══ Provided material

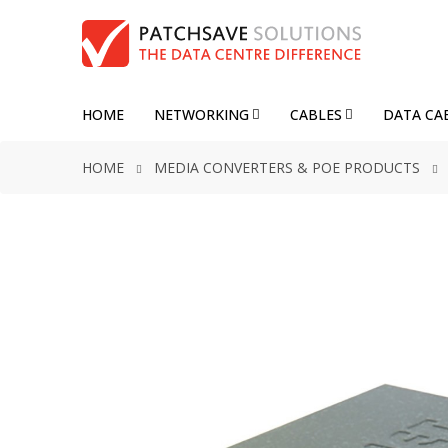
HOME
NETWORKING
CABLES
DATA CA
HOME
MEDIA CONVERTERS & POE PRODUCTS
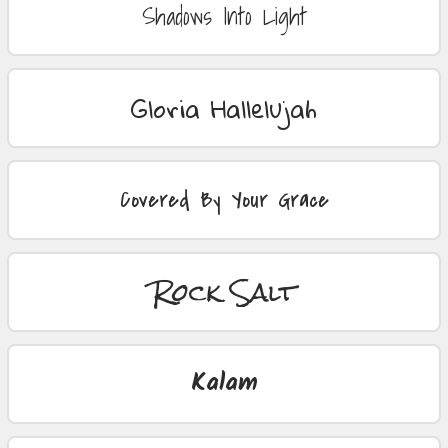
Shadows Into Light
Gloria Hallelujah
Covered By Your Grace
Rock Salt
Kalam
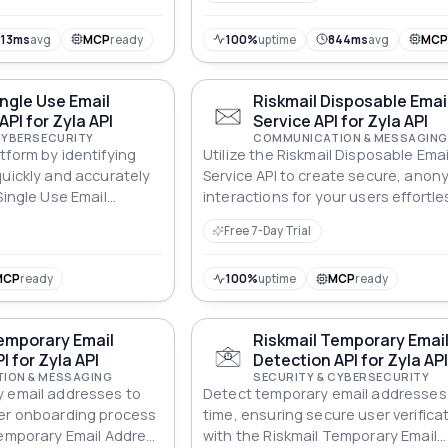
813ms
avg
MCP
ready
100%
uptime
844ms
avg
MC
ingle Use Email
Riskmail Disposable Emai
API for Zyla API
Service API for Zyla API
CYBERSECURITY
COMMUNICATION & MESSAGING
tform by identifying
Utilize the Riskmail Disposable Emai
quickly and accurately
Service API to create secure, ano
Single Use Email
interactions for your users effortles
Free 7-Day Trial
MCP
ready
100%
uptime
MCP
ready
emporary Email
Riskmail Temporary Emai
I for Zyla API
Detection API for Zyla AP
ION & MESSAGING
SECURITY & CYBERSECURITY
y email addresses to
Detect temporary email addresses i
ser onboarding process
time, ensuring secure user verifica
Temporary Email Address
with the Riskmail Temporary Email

════

• **Exercise description**
Go through the listing above and report how many of its lines contain the word "MESSAGING", with only the number as output.

• **Result**
2